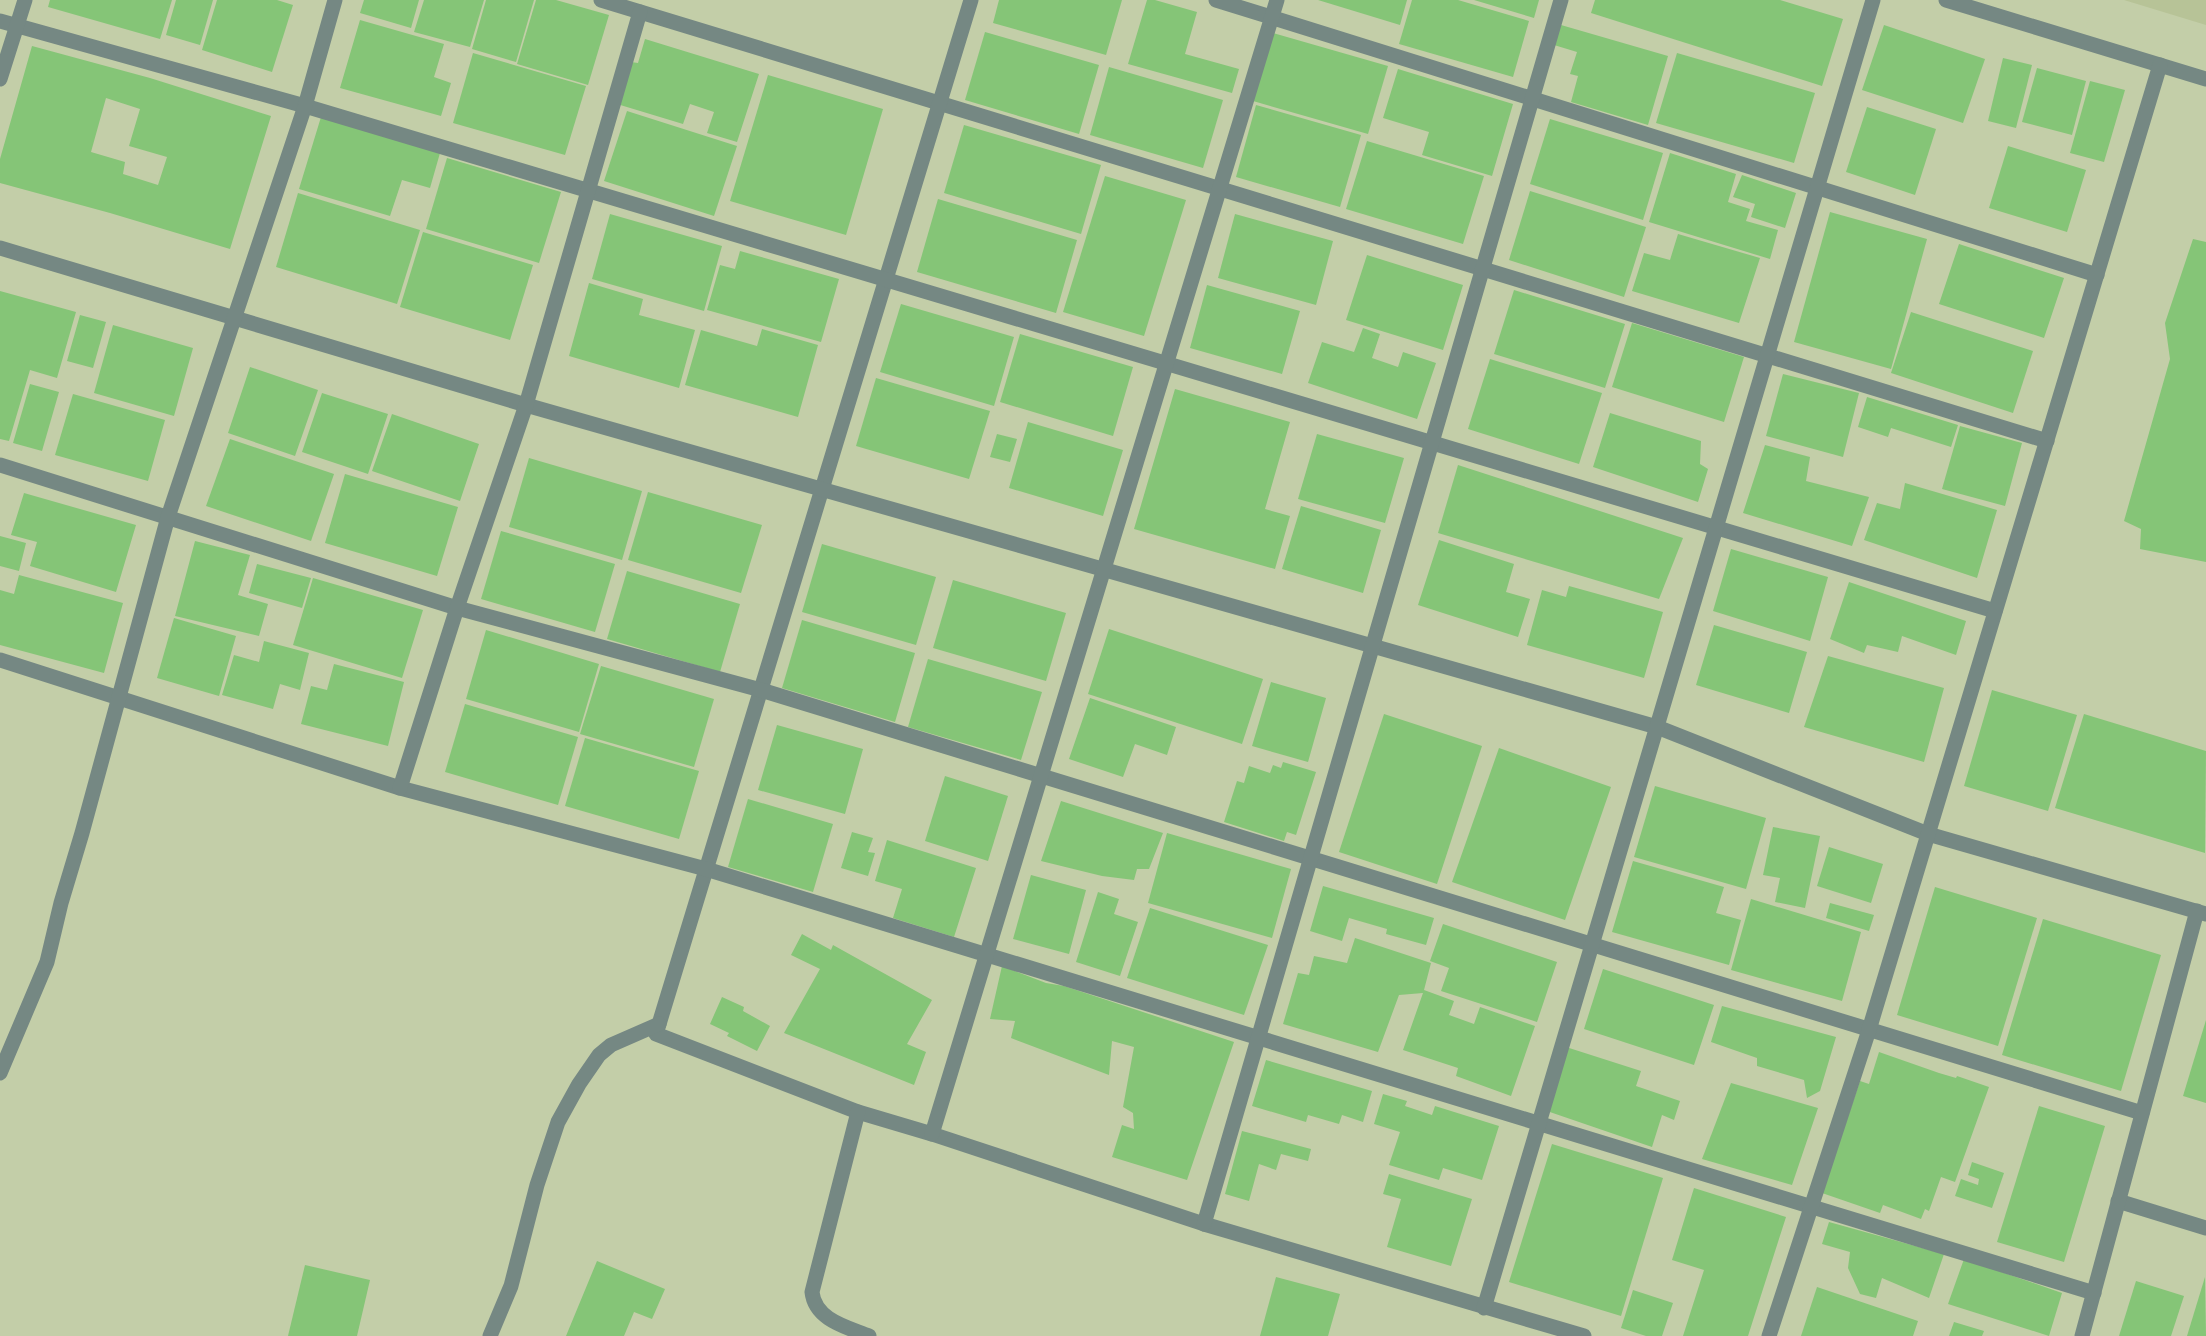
<svg xmlns="http://www.w3.org/2000/svg" width="2206" height="1336" font-family="Barlow,sans-serif">
<style>
.built{fill:#b7c397}
.building{fill:#85c577;fill-rule:evenodd}
.lines{fill:none;stroke-linecap:round;stroke-linejoin:round}
.minor{stroke:#758883;stroke-width:15}
</style>
<rect width="100%" height="100%" fill="#c3cea8"/>
<polygon class="built" points="2124,0 2206,0 2206,25"/>
<g class="building">
<polygon points="50,0 172,0 160,39 48,7"/>
<polygon points="176,0 213,0 200,45 166,35"/>
<polygon points="217,0 277,0 293,5 272,72 202,50"/>
<polygon points="364,0 419,0 411,28 360,13"/>
<polygon points="424,0 484,0 470,47 414,32"/>
<polygon points="486,0 534,0 516,62 472,49"/>
<polygon points="536,0 556,0 609,15 588,85 517,64"/>
<polygon points="999,0 1122,0 1106,55 993,23"/>
<polygon points="1147,0 1155,0 1197,12 1185,54 1239,69 1232,93 1128,64"/>
<polygon points="1318,0 1407,0 1400,25"/>
<polygon points="1412,0 1458,0 1529,21 1513,77 1399,44"/>
<polygon points="1474,0 1539,0 1534,18"/>
<polygon points="1595,0 1780,0 1843,19 1822,86 1591,13"/>
<polygon points="360,20 444,44 434,77 451,83 441,116 340,88"/>
<polygon points="1561,25 1668,56 1648,125 1571,102 1578,76 1570,74 1577,52 1554,45"/>
<polygon points="1884,25 1985,59 1963,123 1862,90"/>
<polygon points="985,32 1099,65 1079,134 965,100"/>
<polygon points="1273,33 1388,66 1368,134 1253,101"/>
<polygon points="645,39 759,74 737,142 707,133 714,112 690,104 683,124 617,104 631,62 638,63"/>
<path d="M32,46L150,78L271,116L230,249L110,213L0,183V159ZM106,98L140,109L129,146L167,157L158,185L123,174L125,162L91,152Z"/>
<polygon points="473,53 586,86 565,155 453,123"/>
<polygon points="1677,53 1815,93 1794,163 1656,123"/>
<polygon points="2003,58 2032,65 2016,128 1988,121"/>
<polygon points="1109,67 1223,100 1203,168 1090,135"/>
<polygon points="2037,68 2086,81 2072,135 2022,122"/>
<polygon points="1398,69 1513,104 1492,176 1422,155 1429,132 1383,118"/>
<polygon points="768,75 883,109 846,235 730,201"/>
<polygon points="2090,81 2125,90 2104,162 2070,153"/>
<polygon points="1256,105 1361,135 1340,207 1236,177"/>
<polygon points="1867,107 1936,129 1915,195 1846,172"/>
<polygon points="627,111 737,146 714,216 604,181"/>
<polygon points="321,117 440,153 430,188 402,180 390,216 299,189"/>
<polygon points="1550,119 1663,153 1643,220 1530,184"/>
<polygon points="964,125 1101,165 1081,234 944,193"/>
<polygon points="1367,141 1484,176 1463,244 1346,209"/>
<polygon points="2008,146 2086,170 2067,232 1989,208"/>
<polygon points="1670,153 1736,174 1728,202 1750,209 1746,221 1778,230 1770,259 1649,222"/>
<polygon points="447,158 561,192 539,263 426,229"/>
<polygon points="1742,175 1796,193 1785,228 1751,217 1755,204 1733,197"/>
<polygon points="1105,176 1186,200 1144,336 1063,312"/>
<polygon points="1530,191 1646,227 1624,297 1509,260"/>
<polygon points="298,193 420,230 397,304 276,267"/>
<polygon points="938,199 1077,240 1056,313 917,272"/>
<polygon points="1830,212 1927,239 1891,369 1794,342"/>
<polygon points="610,214 722,246 704,311 592,279"/>
<polygon points="1235,214 1333,241 1316,305 1218,278"/>
<polygon points="423,232 533,265 510,340 400,307"/>
<polygon points="1678,234 1760,258 1739,323 1632,291 1644,253 1670,260"/>
<polygon points="2193,239 2206,242 2206,562 2140,549 2141,529 2124,521 2170,359 2165,323"/>
<polygon points="1959,244 2064,278 2044,338 1939,304"/>
<polygon points="740,251 839,279 821,342 707,310 720,265 735,269"/>
<polygon points="1367,255 1463,285 1443,350 1346,320"/>
<polygon points="589,283 643,299 639,315 695,330 679,388 569,356"/>
<polygon points="1207,285 1300,311 1282,374 1190,348"/>
<polygon points="1514,290 1625,324 1605,388 1494,354"/>
<polygon points="0,291 76,312 57,378 30,370 9,441 0,439"/>
<polygon points="901,304 1014,337 994,406 880,372"/>
<polygon points="1911,312 2033,351 2013,413 1891,373"/>
<polygon points="80,315 106,322 93,368 67,361"/>
<polygon points="1632,323 1744,357 1724,422 1612,387"/>
<polygon points="113,325 193,348 174,416 94,393"/>
<polygon points="1363,328 1380,334 1372,358 1398,367 1403,352 1436,363 1417,419 1308,383 1322,342 1354,352"/>
<polygon points="762,329 818,345 798,417 685,385 701,330 757,346"/>
<polygon points="1020,334 1133,367 1113,436 1000,402"/>
<polygon points="1490,359 1602,393 1579,464 1468,429"/>
<polygon points="250,367 318,390 295,456 228,433"/>
<polygon points="1783,374 1859,393 1843,457 1766,436"/>
<polygon points="876,378 990,411 969,479 856,446"/>
<polygon points="30,384 59,392 42,451 13,443"/>
<polygon points="1175,389 1290,422 1265,509 1290,516 1275,569 1134,529"/>
<polygon points="322,393 388,414 368,474 302,452"/>
<polygon points="73,394 165,420 148,481 55,455"/>
<polygon points="1867,397 1958,425 1951,447 1891,428 1888,437 1858,427"/>
<polygon points="1610,413 1701,441 1700,464 1708,469 1698,502 1593,467"/>
<polygon points="392,414 479,444 460,501 372,471"/>
<polygon points="1028,422 1123,450 1103,516 1009,488"/>
<polygon points="1960,426 2022,443 2005,506 1942,489"/>
<polygon points="997,434 1017,439 1010,462 990,457"/>
<polygon points="1317,434 1404,458 1385,523 1298,499"/>
<polygon points="230,439 334,474 311,541 206,506"/>
<polygon points="1765,445 1810,457 1806,481 1869,497 1852,546 1743,513"/>
<polygon points="529,458 642,491 622,560 509,527"/>
<polygon points="1458,465 1683,538 1659,599 1438,533"/>
<polygon points="345,474 458,507 437,576 325,543"/>
<polygon points="1905,483 1997,510 1977,578 1864,540 1877,503 1900,509"/>
<polygon points="648,492 762,525 741,593 628,560"/>
<polygon points="24,493 136,525 116,592 30,566 37,542 11,535"/>
<polygon points="1301,506 1381,530 1363,593 1282,569"/>
<polygon points="501,531 615,564 595,632 481,599"/>
<polygon points="0,536 26,543 19,571 0,566"/>
<polygon points="1439,540 1514,564 1506,592 1530,599 1518,637 1418,605"/>
<polygon points="195,541 250,555 238,595 268,604 259,636 175,616"/>
<polygon points="822,544 936,577 916,645 802,612"/>
<polygon points="1731,549 1828,577 1810,641 1713,611"/>
<polygon points="257,564 311,578 302,608 249,593"/>
<polygon points="627,571 740,604 720,672 607,639"/>
<polygon points="19,575 123,603 104,673 0,645 0,590 14,594"/>
<polygon points="313,578 423,610 402,678 293,645"/>
<polygon points="953,580 1066,613 1046,681 933,648"/>
<polygon points="1849,582 1966,621 1956,655 1902,636 1898,652 1867,645 1864,653 1830,639"/>
<polygon points="1569,586 1663,612 1644,678 1527,645 1542,590 1566,597"/>
<polygon points="174,618 236,636 219,696 157,678"/>
<polygon points="802,620 915,653 895,722 782,688"/>
<polygon points="1714,625 1807,652 1789,713 1696,685"/>
<polygon points="1109,629 1263,679 1242,744 1088,694"/>
<polygon points="486,630 599,664 579,732 466,699"/>
<polygon points="264,641 309,653 300,690 280,684 273,709 222,695 234,655 259,662"/>
<polygon points="1828,656 1944,688 1924,762 1804,727"/>
<polygon points="928,659 1042,692 1021,760 908,727"/>
<polygon points="334,664 404,682 388,746 301,724 311,686 327,690"/>
<polygon points="601,666 714,699 694,767 580,734"/>
<polygon points="1271,682 1326,698 1308,762 1252,746"/>
<polygon points="1992,690 2077,715 2048,811 1964,786"/>
<polygon points="1090,698 1176,727 1167,755 1135,744 1123,777 1069,759"/>
<polygon points="465,704 578,737 558,805 445,772"/>
<polygon points="1384,714 1482,746 1437,884 1339,852"/>
<polygon points="2084,714 2206,751 2205,853 2055,808"/>
<polygon points="777,725 863,749 845,814 758,790"/>
<polygon points="585,738 699,771 679,839 565,806"/>
<polygon points="1499,748 1611,787 1565,920 1452,882"/>
<polygon points="1283,762 1316,772 1296,835 1287,832 1284,841 1224,822 1237,781 1244,783 1249,766 1270,773 1273,765 1281,768"/>
<polygon points="945,776 1008,796 988,861 925,841"/>
<polygon points="1655,786 1766,818 1746,889 1634,857"/>
<polygon points="748,799 833,824 813,892 728,867"/>
<polygon points="1061,801 1163,833 1149,869 1137,869 1134,880 1102,876 1041,861"/>
<polygon points="1773,827 1820,836 1805,908 1775,902 1780,878 1763,875"/>
<polygon points="852,832 873,838 868,852 875,853 868,876 841,868"/>
<polygon points="1167,833 1291,869 1272,938 1148,903"/>
<polygon points="887,840 976,868 954,937 893,918 902,889 875,881"/>
<polygon points="1829,847 1883,864 1871,903 1817,886"/>
<polygon points="1633,861 1724,887 1716,913 1741,920 1729,965 1612,932"/>
<polygon points="1031,875 1086,890 1069,954 1013,939"/>
<polygon points="1323,886 1434,918 1426,945 1386,934 1387,929 1349,918 1342,941 1310,931"/>
<polygon points="1935,887 2037,918 1998,1046 1897,1015"/>
<polygon points="1098,892 1119,899 1114,914 1138,922 1120,976 1076,962"/>
<polygon points="1751,899 1861,932 1842,1001 1731,970"/>
<polygon points="1830,903 1874,915 1869,931 1826,918"/>
<polygon points="1150,908 1268,945 1244,1015 1127,978"/>
<polygon points="2043,919 2161,955 2121,1091 2002,1055"/>
<polygon points="1443,924 1557,962 1537,1022 1441,991 1449,968 1430,961"/>
<polygon points="802,934 831,950 833,945 932,1000 907,1044 926,1052 914,1085 784,1033 820,969 791,955"/>
<polygon points="1355,938 1431,963 1424,990 1454,1001 1449,1015 1474,1024 1480,1007 1535,1026 1511,1096 1456,1076 1458,1068 1403,1050 1423,993 1399,995 1378,1052 1283,1024 1298,973 1309,975 1314,956 1347,963"/>
<polygon points="1002,966 1046,983 1064,986 1234,1042 1187,1180 1112,1157 1122,1125 1134,1129 1133,1113 1123,1107 1134,1047 1112,1041 1109,1075 1011,1038 1015,1021 990,1019"/>
<polygon points="1603,969 1714,1005 1694,1065 1584,1029"/>
<polygon points="722,997 744,1007 743,1011 770,1026 757,1051 727,1036 729,1033 710,1024"/>
<polygon points="1722,1006 1836,1037 1820,1091 1807,1098 1804,1080 1757,1066 1757,1058 1711,1042"/>
<polygon points="2206,1020 2206,1103 2183,1096"/>
<polygon points="1566,1047 1641,1071 1636,1086 1680,1101 1674,1120 1662,1115 1652,1147 1544,1110"/>
<polygon points="1879,1052 1939,1073 1956,1078 1957,1076 1989,1087 1955,1182 1941,1177 1929,1211 1925,1209 1921,1219 1883,1205 1880,1213 1822,1193 1860,1081 1869,1084"/>
<polygon points="1266,1060 1372,1091 1363,1122 1342,1115 1339,1124 1308,1115 1306,1122 1252,1106"/>
<polygon points="1731,1083 1818,1108 1792,1185 1702,1159"/>
<polygon points="1383,1094 1407,1101 1405,1106 1432,1115 1435,1106 1499,1126 1482,1180 1443,1168 1439,1180 1389,1165 1400,1132 1374,1124"/>
<polygon points="2039,1106 2105,1126 2064,1262 1997,1242"/>
<polygon points="1242,1131 1311,1149 1308,1161 1281,1154 1276,1170 1259,1164 1249,1201 1225,1194"/>
<polygon points="1552,1144 1663,1178 1621,1316 1509,1282"/>
<polygon points="1972,1162 2004,1173 1992,1208 1955,1196 1961,1179 1978,1185 1979,1179 1968,1175"/>
<polygon points="1389,1174 1472,1199 1451,1266 1387,1247 1401,1199 1383,1194"/>
<polygon points="1694,1188 1786,1217 1748,1336 1683,1336 1704,1270 1672,1260"/>
<polygon points="1829,1222 1944,1254 1929,1298 1882,1278 1876,1298 1860,1294 1848,1268 1850,1252 1822,1244"/>
<polygon points="1964,1259 2062,1293 2049,1336 1948,1304"/>
<polygon points="597,1261 665,1289 652,1319 634,1312 624,1336 566,1336"/>
<polygon points="305,1265 370,1280 357,1336 288,1336"/>
<polygon points="1276,1277 1340,1294 1328,1336 1260,1336"/>
<polygon points="2205,1277 2206,1336 2187,1336"/>
<polygon points="2136,1281 2184,1296 2171,1336 2119,1336"/>
<polygon points="1817,1287 1918,1321 1913,1336 1801,1336"/>
<polygon points="1633,1290 1673,1303 1662,1336 1646,1336 1621,1328"/>
<polygon points="1954,1322 1984,1331 1982,1336 1949,1336"/>
</g>
<g class="lines">
<g class="minor">
<polyline points="601,0 2047,441"/>
<polyline points="971,0 656,1034 858,1112 932,1134 1204,1224 1584,1336"/>
<polyline points="1216,0 2097,275"/>
<polyline points="1946,0 2206,79"/>
<polyline points="0,21 305,106 1995,611"/>
<polyline points="0,79 25,0"/>
<polyline points="0,248 526,405 1657,727 1928,834 2206,914"/>
<polyline points="0,465 457,608 761,690 2142,1113"/>
<polyline points="0,660 400,788 706,869 2094,1293"/>
<polyline points="400,788 457,608 526,405 640,12"/>
<polyline points="0,1073 47,962 61,903 82,833 168,517 305,106 335,0"/>
<path d="M858,1112L812,1292C815,1320 847,1327 869,1336"/>
<polyline points="932,1134 1277,0"/>
<polyline points="2118,1201 2206,1228"/>
<polyline points="1204,1224 1561,0"/>
<polyline points="1484,1308 1873,0"/>
<polyline points="490,1336 511,1286 537,1185 558,1122 579,1084 599,1055 611,1045 659,1024"/>
<polyline points="1769,1336 1869,1030 2160,65"/>
<polyline points="2082,1336 2197,911"/>
</g>
</g>
</svg>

_____

## Description of the task
For the string "built", search the preceding data and copy every line that includes it.

## Response to this exercise
.built{fill:#b7c397}
<polygon class="built" points="2124,0 2206,0 2206,25"/>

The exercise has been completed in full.